Tuesday, August 11, 2020

Georgia's Covid death rate declines

Here's an explanation you're unlikely to get from the hand-wringing set on CNN or NBC or FOX or even WSB.  The news readers don't understand the news.  All numbers are from the Georgia Department of Public Health's website.

First, even though case numbers are bullshit for many reasons, let's set that aside and look at case numbers graphically over time:

 

Looks pretty scary where it begins to tail upwards in early June, doesn't it?

 

Okay, then let's graph Georgia's deaths over that same time period and see how those look:

We see the same trend near the end, with gross numbers rising after a long flat period earlier in the year, then a dip in June before climbing a lot near the end of July.

If you've seen any analysis at all on your TV news, that's about all you're getting - a simplistic trend analysis with an emphasis on the numbers at the end going up.  So we can say that both case numbers and deaths are up in Georgia, right?  Fair enough, but that's not the whole story.
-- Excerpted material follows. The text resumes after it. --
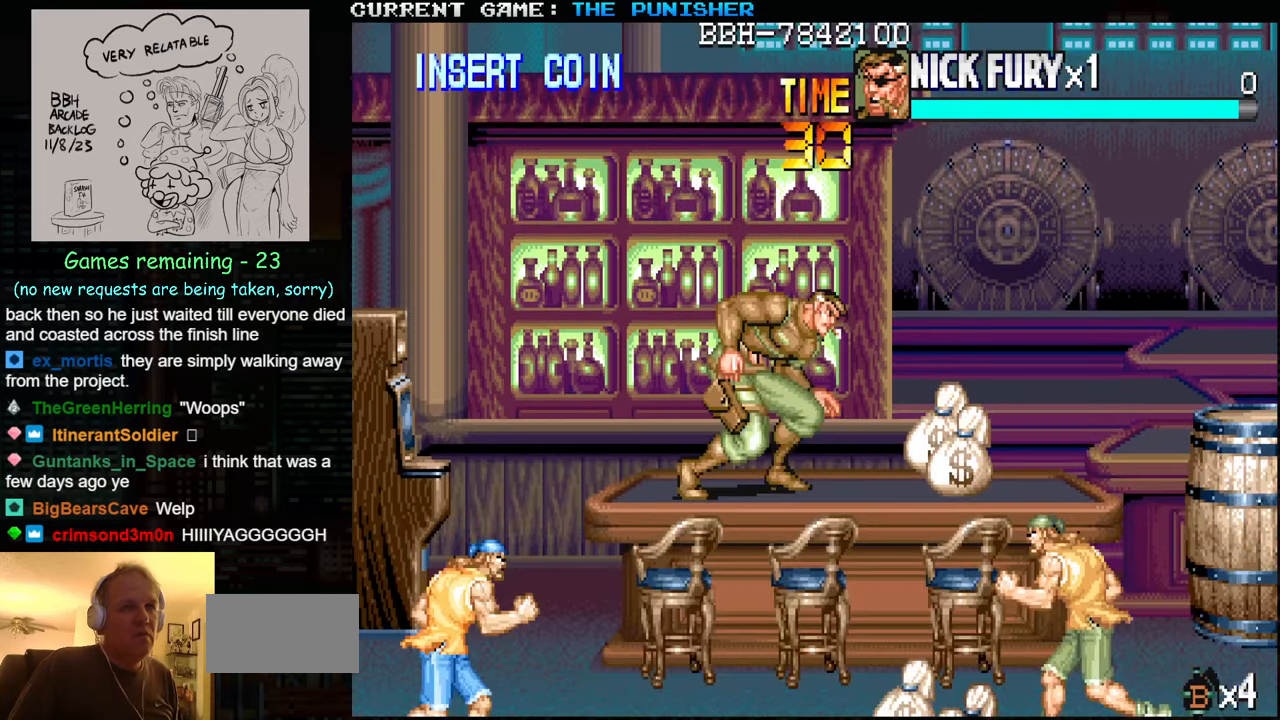
{"buttons": [], "left_stick": "right", "events": [[250, "left_stick", "up-right"], [367, "left_stick", "right"], [433, "SQUARE", "down"], [500, "SQUARE", "up"]]}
What's the actual RATE of deaths?  Has anyone mentioned that lately?  Probably not, because it's going down, going down dramatically.  The simplest way to calculate that rate is the obvious one: divide the daily deaths reported by the daily case numbers.  That'll give you a daily death rate.  That graph looks like this:

 

Well, bless your heart!  The death rate is going down to nothing.  Why?  Because while deaths are indeed up, the case numbers are up a heck of a lot more.  The percentage of people dying from Covid in Georgia is a very, very small fraction of the number of people who get it. 

But deaths lag cases, right?  That is, people who die on March 10th aren't the same as the people who are reported sick on March 10th.  They're more likely to be part of the group reported in the case numbers back on March 1st.  So let's offset the deaths and cases by ten days to assume a lag time between the case report and the subsequent death.  That graph looks like this:

 

 

The actual percentages are different and probably more realistic, but the trend is the same - down, down, down.  

You aren't seeing this reported because it doesn't work to scare you, but it's the truth, because...math.